A third element of the ecosystems in these novels is metamorphosis. Apparently, the authors see this as one of the defining characteristics of Earthly life, since each novel features creatures that metamorphose in ways more involved than even most Earthly life. Besides the hippae, which I already described (and who protect their young as they metamorphose), the piggies begin as little grub-like things feeding on the meat of their mothers before scrambling around in a “mothertree”. Then, the little piggies become large, furred animals (in the case of males) which eat the worms living on trees (and which used to compete with the tiny grub-piggies) and carry the scarcely-matured females (except the sterile ones, which grow large like males) to the plant form of the species, where the females are fertilized by dust in the bark and carried back to the mothertree. The males, when ritually killed, sprout into the trees. Besides the huge sexual dimorphism (only males achieve the third stage of metamorphosis), the most interesting thing here is that the metamorphosis will not complete on its own, but needs help from the piggies themselves, in the way they are killed. I have no idea why this should be the case. In the case of the sandworms, the metamorphosis progresses from microscopic “sand plankton” to “little makers” (or “sandtrout”) that create the spice on which the sand plankton feed. The little makers then become fully mature sandworms, which start small but eventually grow extremely large, and wander the desert eating sand plankton. Evidently, at no time does the sandworm need oxygen or any other gas to breathe, and water is poisonous to it. However, besides this, and the obvious exception of the Descolada, there are no apparent differences in physiology between any of the three planets and most Earthly life.

Depictions of Ecosystems and Life-forms in Science Fiction (Abstract)
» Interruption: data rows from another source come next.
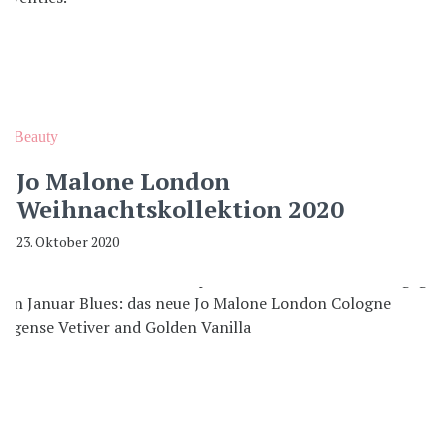
Beauty
Jo Malone London
Weihnachtskollektion 2020
23. Oktober 2020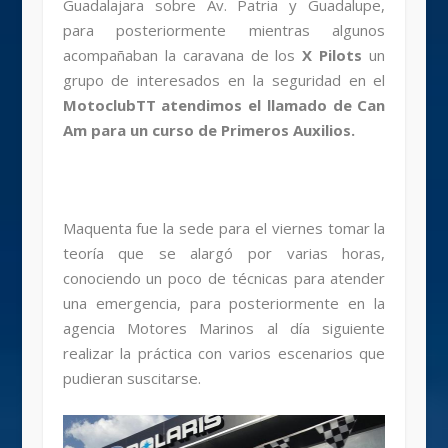
Guadalajara sobre Av. Patria y Guadalupe,
para posteriormente mientras algunos
acompañaban la caravana de los
X Pilots
un
grupo de interesados en la seguridad en el
MotoclubTT atendimos el llamado de Can
Am para un curso de Primeros Auxilios.
Maquenta fue la sede para el viernes tomar la
teoría que se alargó por varias horas,
conociendo un poco de técnicas para atender
una emergencia, para posteriormente en la
agencia Motores Marinos al día siguiente
realizar la práctica con varios escenarios que
pudieran suscitarse.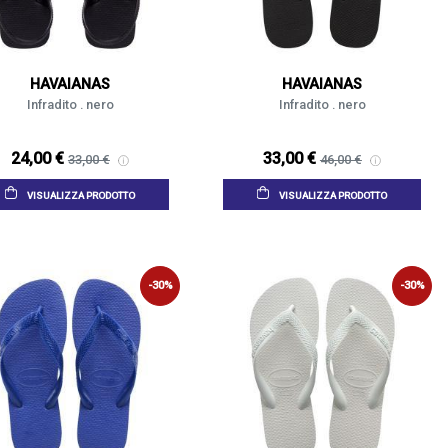
HAVAIANAS
HAVAIANAS
Infradito . nero
Infradito . nero
24,00 €
33,00 €
33,00 €
46,00 €
VISUALIZZA PRODOTTO
VISUALIZZA PRODOTTO
-30%
-30%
Science fiction often features strange alien environments teeming with creatures that cross the boundaries of Earthly life. Even those stories taking place on Earth can include unknown life-forms, such as mixtures of organic and mechanical parts. However, these unusual ecosystems and species tend to be used merely as plot devices, and are rarely examined for their own sake. This project, inspired by my Science Fiction and the Human Condition seminar, will study how various authors have portrayed ecosystems and life-forms, and compare their creations to each other and to Earthly life.